Haley Prince, Associate – New York City, NY 

You may think I am crazy for paying NYC rent as my job does not require me to be there in any capacity… yet I still participated in the post-grad “Great Migration” to New York. Quite a few people asked me if I was hesitant about remote work, especially as my first job out of college. I told them quite the opposite. My experience as an intern at Breakwater Strategy demonstrated that working from home could be additive rather than subtractive. I still have the close relationships, mentorship, and banter of a fantastic work environment – but all that happens while I run a load of laundry and strut on my walking pad at my standing desk. 

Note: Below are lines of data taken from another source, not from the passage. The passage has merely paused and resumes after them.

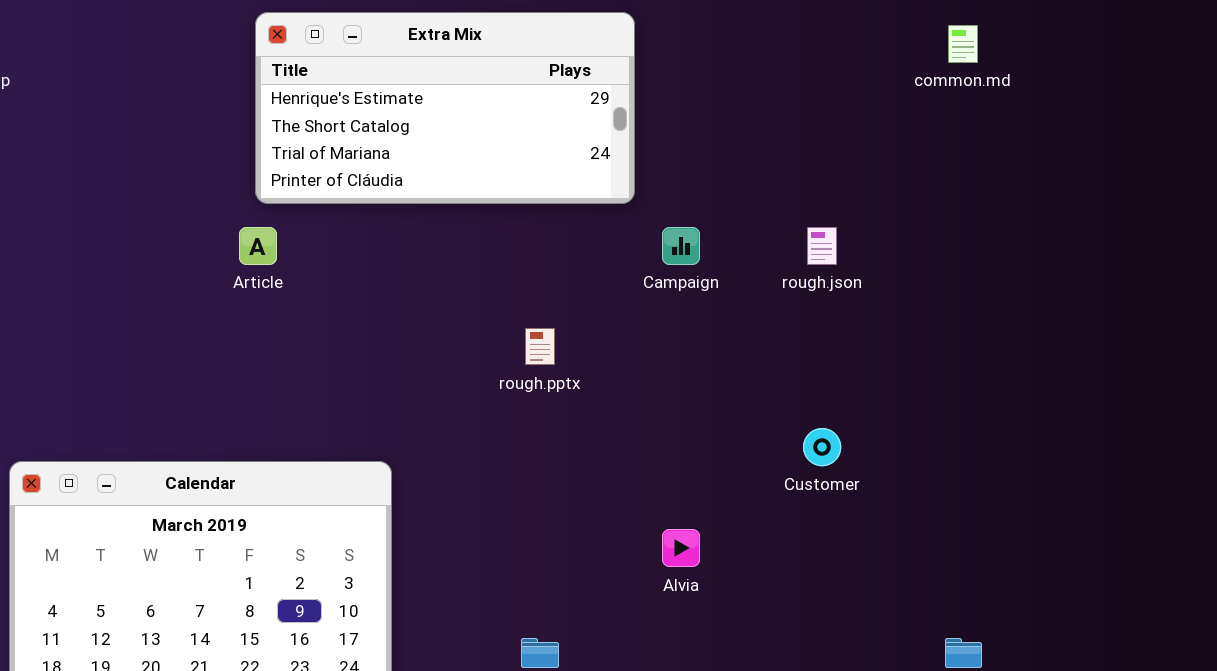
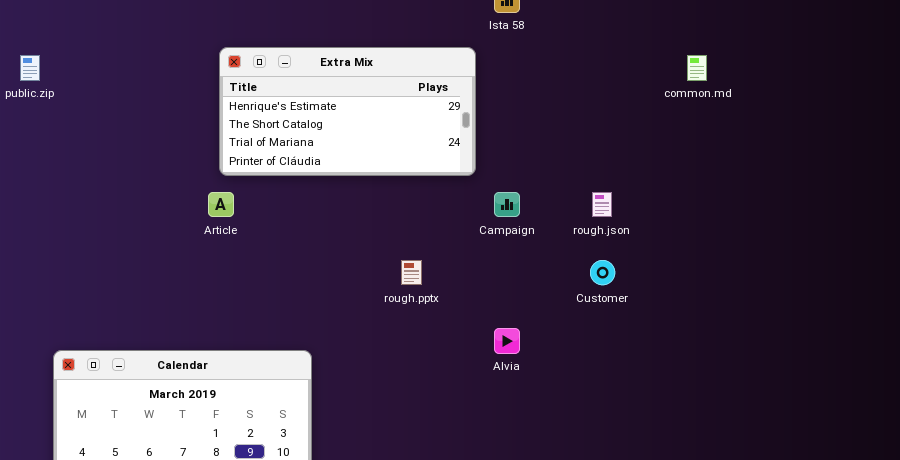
Customer: [803,428,841,466] -> [590,260,615,285], moved
Alvia: [662,529,700,567] -> [494,328,520,354], moved

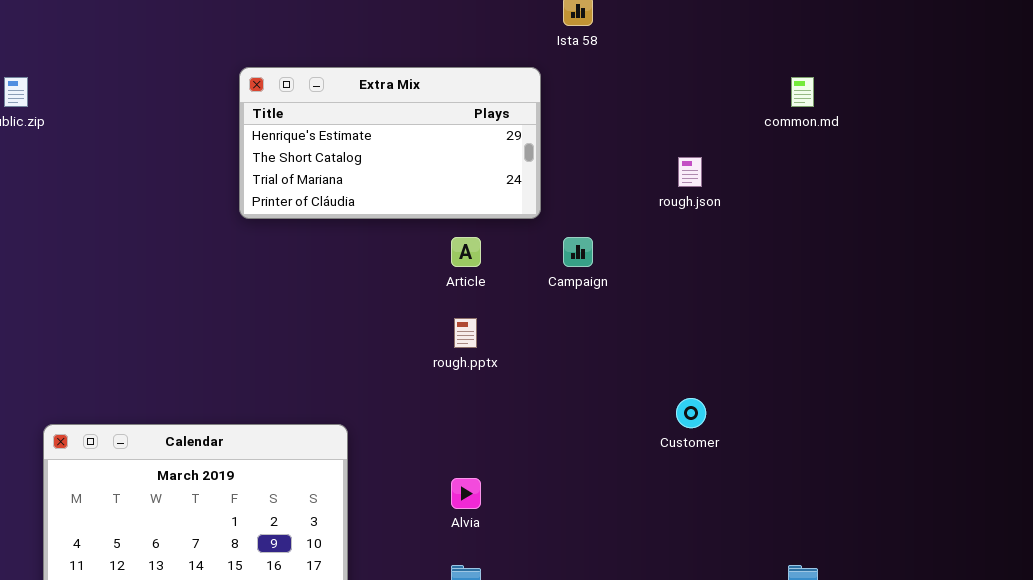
Article: [208,192,234,217] -> [451,237,481,267], moved
rough.json: [592,192,612,217] -> [678,157,702,187], moved
Customer: [590,260,615,285] -> [676,398,706,428], moved
Alvia: [494,328,520,354] -> [451,478,481,509], moved

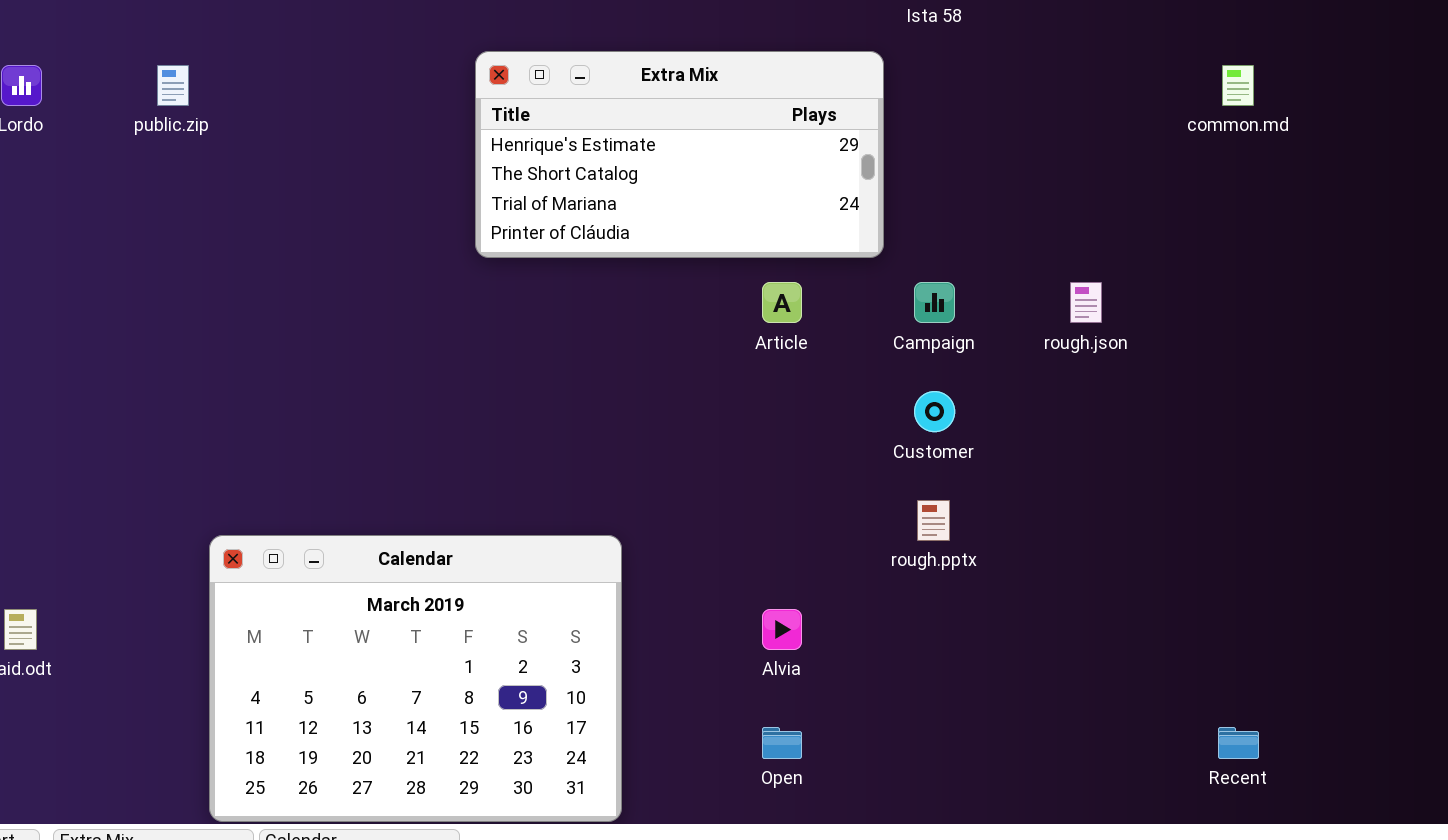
rough.json: [678,157,702,187] -> [1070,282,1102,323], moved
rough.pptx: [454,318,477,348] -> [917,500,950,541], moved
Customer: [676,398,706,428] -> [914,391,955,432], moved

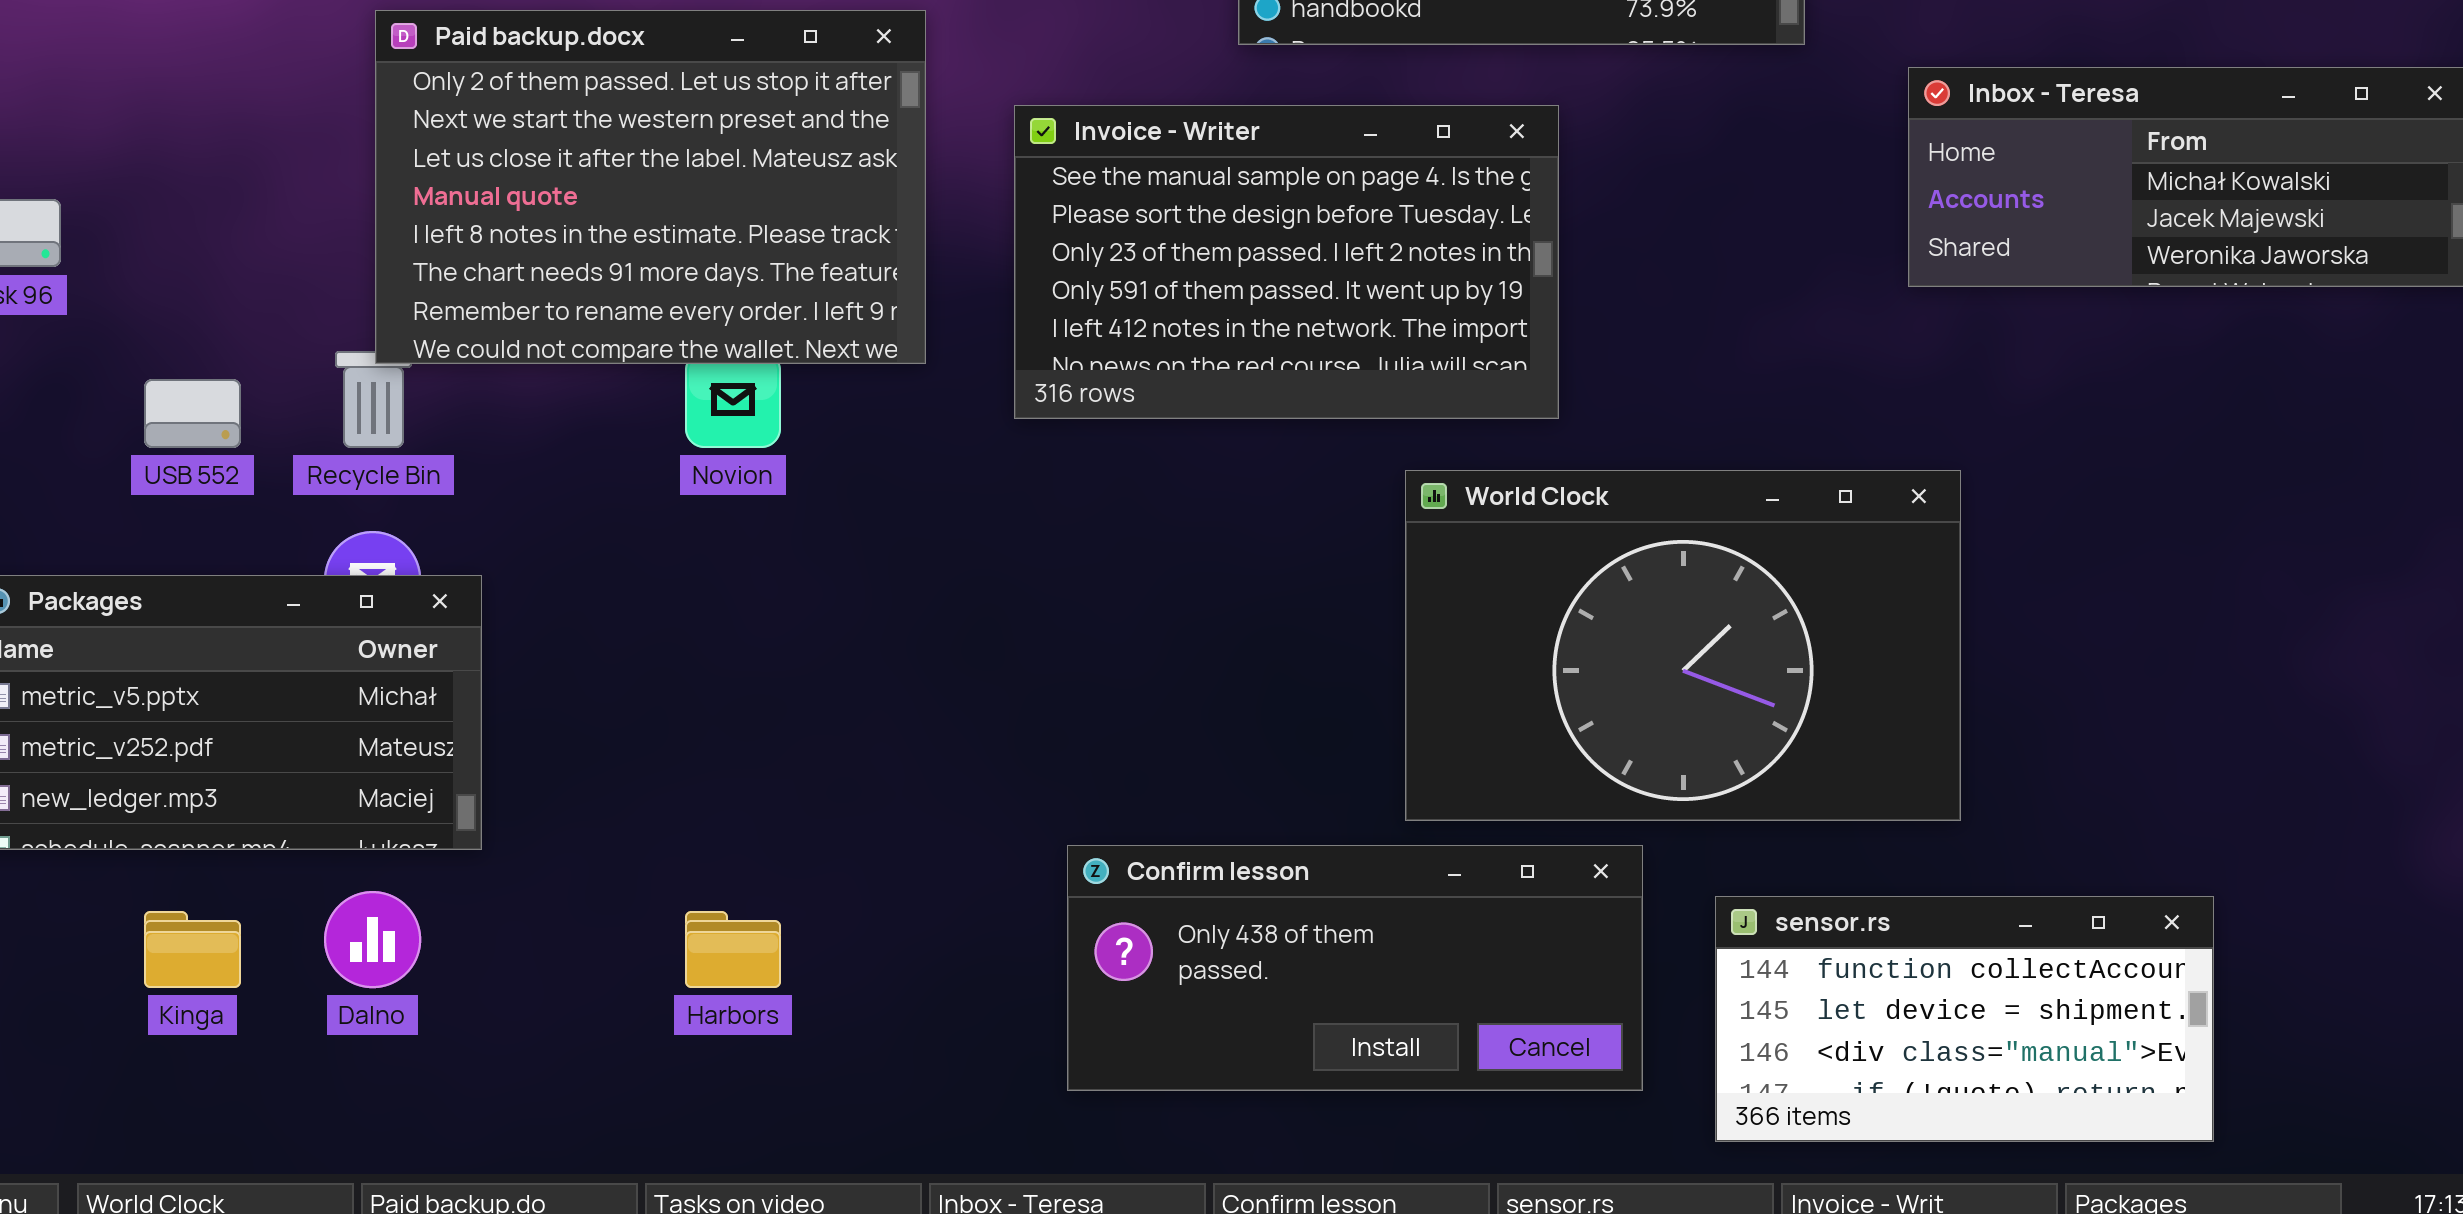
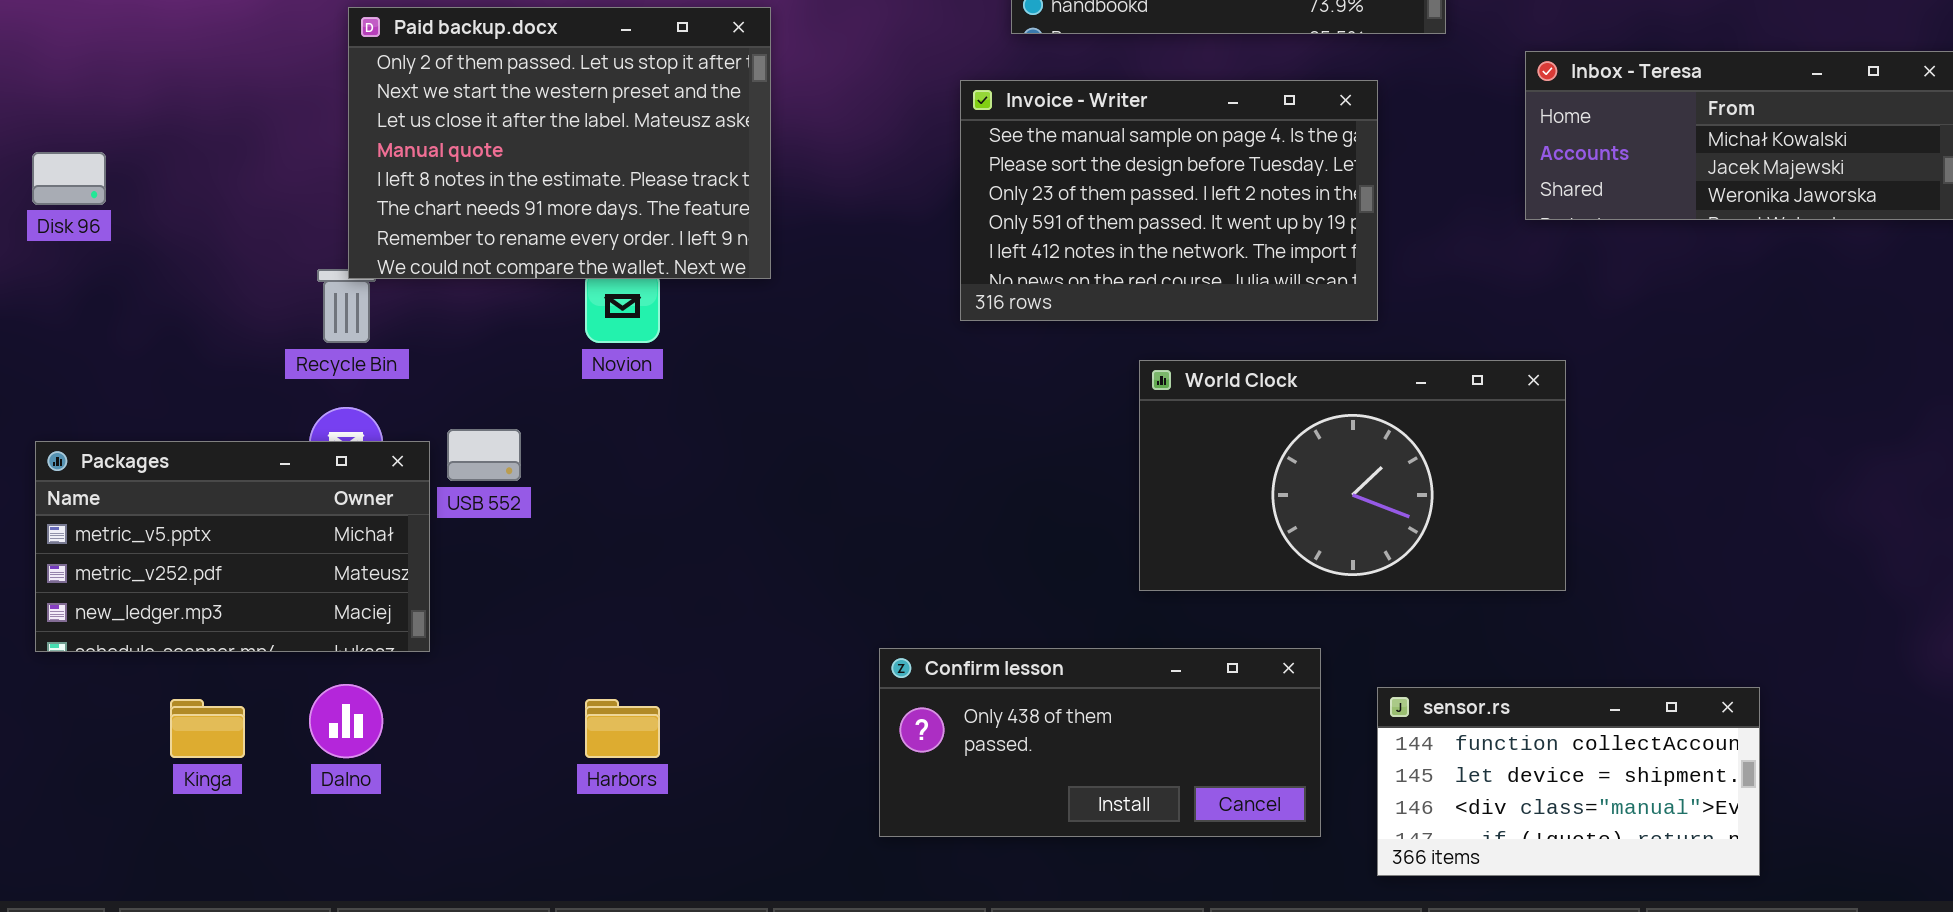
Invoice - Writer: [1014,105,1559,419] -> [960,80,1378,321], moved
USB 552: [144,379,241,448] -> [447,429,521,481], moved
World Clock: [1405,470,1961,821] -> [1139,360,1566,591], resized

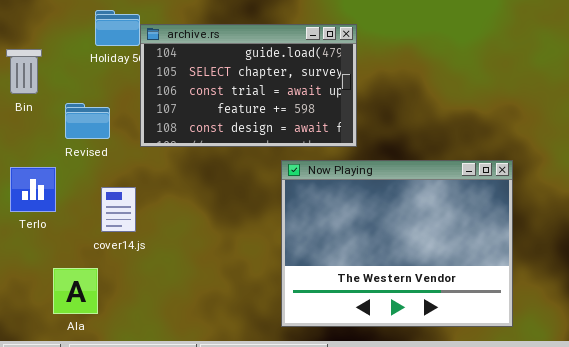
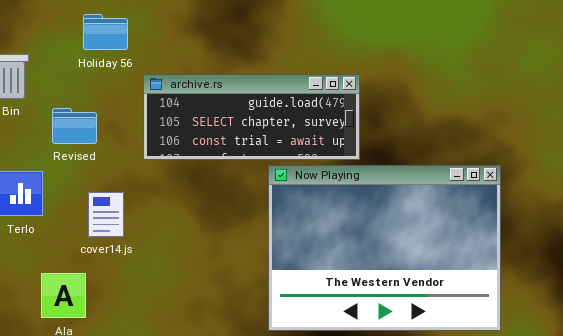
archive.rs: [140,24,357,147] -> [143,74,360,160], moved, resized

Adi Volosov, Associate – Orlando, FL

Spending most of my time living and working in downtown Orlando means I’ve become very familiar with where I can rely on for the best balance of delicious breakfast and a quiet-but-not-too-quiet working corner. My morning walks on cobblestone streets by Lake Eola, energized by the prospect of a new day and some much needed coffee, have become one of my favorite parts of my work from home routine. In the best of both worlds, having the flexibility to pop up to DC and see everyone in person for our quarterly meetings offers a nice change of pace if I ever need it. 

Nora Wahlbrink, Associate Director – Washington, DC

Having the flexibility to work from home or go into the office on any given day is such a luxury for me. I recently have been going in 1-2 days per week. I love having the option of working from the office so I can chat with my coworkers and grab a delicious free lunch, but it’s also nice that I never feel obligated to. On days when I’m not in the office, you can find me working from the rooftop of my building, dogsitting and hitting 14th street or Adams Morgan for happy hour.

Steve Weber, Partner – Rhinebeck, NY

After almost 40 years living in the rapid race of Palo Alto, San Francisco, and Berkeley, living in a 3 stop light farm town is a wonderful change. A change that gives me more time and quiet space to ignore distractions and focus on a smaller number of more important things. Anytime you need to be ‘in the middle of the mix’, NYC is 90 minutes away. Most of the time, I prefer the quiet. And the fact that technology here is just one part of everyones’ life, not the center of it. Oh yeah and did I mention the farm breweries everywhere??

Ben Williams, Director – Washington, DC

Living and working in the northeast quadrant of DC is a great mix of quiet neighborhoods, lively restaurants, bars, and coffee shops, lots of green space, and easy access to downtown. I love having the flexibility of working from home or taking a short bus ride into Metro Center to visit the office. From home I have lots of great options to explore different areas of DC: dog walks in Capitol Hill, the Arboretum, or down by the river, food, drink, and market vendors at Eastern Market or the Union Market District, or new restaurants and bars on H Street. It’s a great home base for getting out and exploring.